A memorial service for longtime Paonia resident Ed Marston will be held at 2 p.m. Friday, Sept. 7, at Delicious Orchards, 29126 Highway 133.
Marston, 78, was well known in the North Fork and beyond as an environmental journalist and political organizer. He and his wife, Betsy, and their children, Wendy and David, moved to Paonia in 1974 where Ed and Betsy started the North Fork Times weekly newspaper. They sold it in 1980.
In 1982 they founded an environmental paper, Western Colorado Report, which was folded into the High Country News, an existing publication covering environmental issues across the western United States. Marston was publisher of the High Country News from 1983-2002, during which time he and the publication received numerous national and regional awards.
He also served 18 years on the board of Delta-Montrose Electric Association, as well as on the boards of Delta County Economic Development, Paonia Chamber of Commerce, Solar Energy International and the Blue Sage Art Center. He also renovated a derelict building, turning the Harvester Building into an active business space in downtown Paonia.

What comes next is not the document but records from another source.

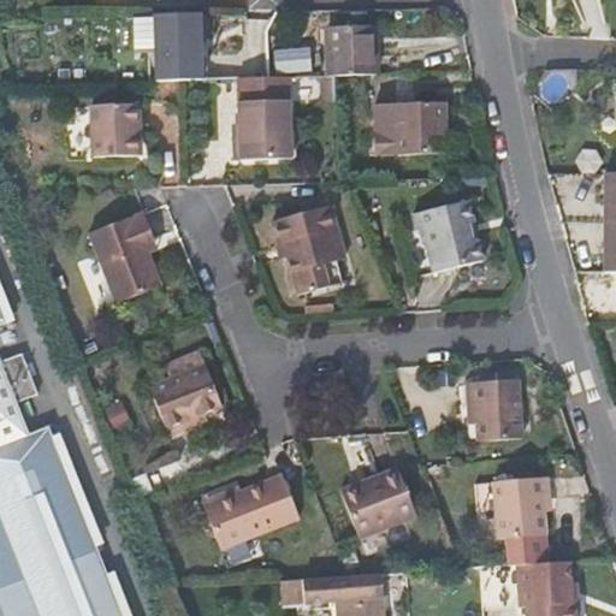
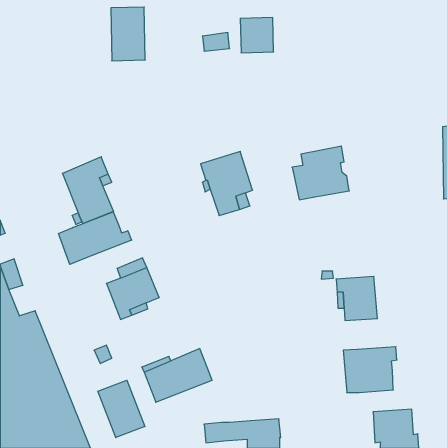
building: [232,79,290,160] -> none
building: [372,103,442,155] -> none
building: [90,107,138,160] -> none
building: none -> [59,212,132,264]
building: [338,470,411,539] -> none
building: none -> [98,380,145,438]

In 2008 Ed and Betsy were named "Champions of the Rockies" by Colorado College.
Marston died early last Friday morning at St. Mary's Hospital in Grand Junction from complications of West Nile Virus.
In a press release issued Aug. 31, the Delta County Department of Health is reporting two human cases of West Nile virus in Delta County. These cases are residents from the North Fork region of the county.
- The first case, age 50-59 was diagnosed on August 23rd and is recovering from West Nile virus uncomplicated fever.
- The second case, age 70-79 was diagnosed on August 30th and has resulted in loss of life related to West Nile virus infection
"West Nile Virus can be a serious illness and residents should understand the health risks associated with this virus," said Delta County Environmental Health Director Ken Nordstrom in the release. "August through September are when most human cases of West Nile virus have been reported in Colorado."
According to health officials, most people bitten by a mosquito infected with the virus show no symptoms; however, some may develop symptoms 3-15 days after being bit. About one in five infected persons will have mild illness with fever, and about one in 150 will become severely ill. Physicians are urged to test patients for the West Nile virus if they show signs of fever, altered mental status, suspected meningitis or encephalitis, or sudden painless paralysis in the absence of stroke during summer months.
The Delta County Health Department urges residents to take preventative measures against the West Nile Virus. The following prevention tips are encouraged:
* Drain standing water on property.
* Avoid being outdoors at dusk and dawn when mosquito activity is high.
* Dress in long sleeves and pants during dusk and dawn and in areas where mosquitoes are active.
* DEET is an effective ingredient to look for in bug repellent.